The Commonwealth scholarship scheme set up by Menzies made the reasonable assumption that only the top third of high school graduates would do well at university and gave that subset both a living allowance and free tuition at university.  I myself got a Commonwealth scholarship  -- and I too come from a poor working class background.  And I ended up with a Ph.D.

Whitlam on the other hand made university "free" to all -- a policy so expensive and wasteful that it was abandoned by the next Labor government  -- under Bob Hawke.  Hawke reintroduced fees and gave loans instead of grants.

I think the Menzies scheme was by far  the most fair, generous and effective of the three systems.  The expansion of university education beyond the top third has simply led to lower standards and a mass of graduates who are no more employable than they would be without a degree.  The unemployed graduate was virtually unknown in my day.  These days it is common.  And a lot of the employed ones are working at McDonald's

So I was able to cruise through university despite having no rich father (and no support of any kind from him at all).  My son, by contrast, also cruised -- but only because I was readily able to pay for his upkeep and his fees  -- which I did.  So which system was fairer to the poor?

Note that I appear to be the same age as the writer below, Geoff Cooper, so he had the same opportunities that I did  -- JR 


Gough Whitlam's visionary tertiary education scheme opened up doors for many.

Officially I am two years too old to be classed as a member of the baby boomer generation but I was one of the many fortunate people whose life was absolutely changed through the policies of former prime minister Gough Whitlam, Australia's greatest ever visionary.

As a working-class kid from the then very poor working-class suburb of Yarraville, it was beyond my wildest dreams to even consider having a tertiary education.

Even completing secondary education to sixth form (year 12) was not on my radar.

My old alma mater, Footscray Tech, only went to year 10 and if you lived anywhere west of the Yarra, your biggest decision after completing secondary school was to join the laudable but limited careers of carpentry, plumbing or other of the building trades. Whitlam changed all that.

Never has one man had such an impact on our nation in such a short time. No-fault divorce, universal health insurance, the first real recognition of indigenous people, a major step towards equal rights for women and access to justice for all, to list just a few of his major achievements.

But for me and many thousands like me, it was his creation of TEAS, the Tertiary Education Assistance Scheme, that changed my life and I believe allowed many of us to add so much more to our communities because of it.

At the ripe old age of 31 I was able to undertake what previously had been denied me; I gained entrance to Monash University. The rush of mature-age students into tertiary education in the late '70s indicated just how many of us had missed out on an education during the previous 23 years of conservative rule.

The consequence of Whitlam's education policy went well beyond just personal improvement.

Education has far greater impact for society than just leading people into professions or occupations, it often rounds them off as active members of their community and society gains because of this.

I had followed the usual course of the "Westie" masses and become a carpenter, then moved into teaching as a trade teacher.
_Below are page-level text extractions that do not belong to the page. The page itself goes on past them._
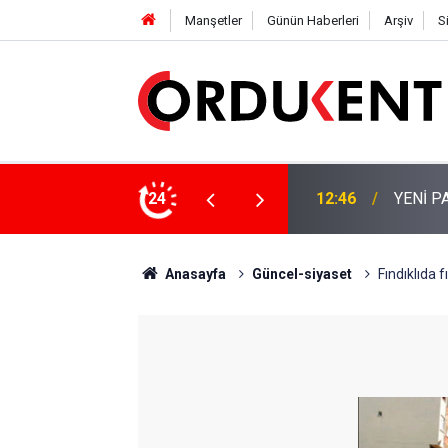
Manşetler
Günün Haberleri
Arşiv
S
 KİŞİLİK KURUCU KADROSU AÇIKLANDI
24
12:22
YENİ P
Anasayfa
Güncel-siyaset
Fındıklıda 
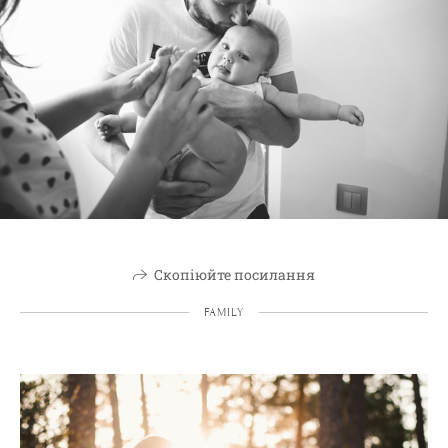
Скопіюйте посилання
FAMILY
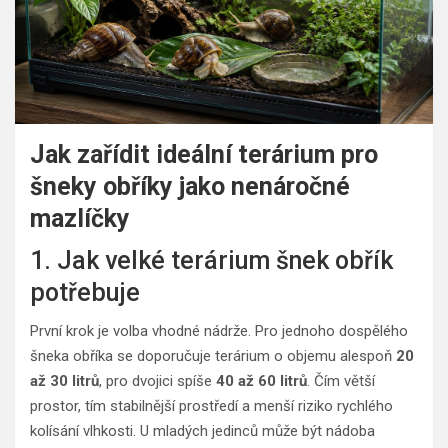
Jak zařídit ideální terárium pro
šneky obříky jako nenáročné
mazlíčky
1. Jak velké terárium šnek obřík
potřebuje
První krok je volba vhodné nádrže. Pro jednoho dospělého
šneka obříka se doporučuje terárium o objemu alespoň
20
až 30 litrů
, pro dvojici spíše
40 až 60 litrů
. Čím větší
prostor, tím stabilnější prostředí a menší riziko rychlého
kolísání vlhkosti. U mladých jedinců může být nádoba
Thanks to Gough, my degree allowed me to teach history and politics in high schools, where I like to think I was able to influence many of the young charges under my care to think about matters political. (Unbiased, of course.)
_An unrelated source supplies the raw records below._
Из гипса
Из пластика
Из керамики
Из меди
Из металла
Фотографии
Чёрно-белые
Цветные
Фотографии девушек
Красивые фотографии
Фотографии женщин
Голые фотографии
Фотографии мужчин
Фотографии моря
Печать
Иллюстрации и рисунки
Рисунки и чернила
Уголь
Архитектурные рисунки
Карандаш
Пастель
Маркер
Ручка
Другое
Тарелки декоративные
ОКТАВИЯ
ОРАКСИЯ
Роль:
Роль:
Higher education also gave me the confidence and knowledge to participate in local government and play roles in other community activities throughout my life.

Forget the Khemlani affair and Rex Connor's delusional plans to run a gas pipeline across Australia, the fact that our country was dragged kicking and screaming into the 20th century is something that all Australians should be grateful for.

Thirty-seven years on, today's modern Australia is a direct result of the Whitlam years.

Happy birthday, Gough, and so many thanks for giving me and many of my generation a chance at life that previously had only been the realm of the rich.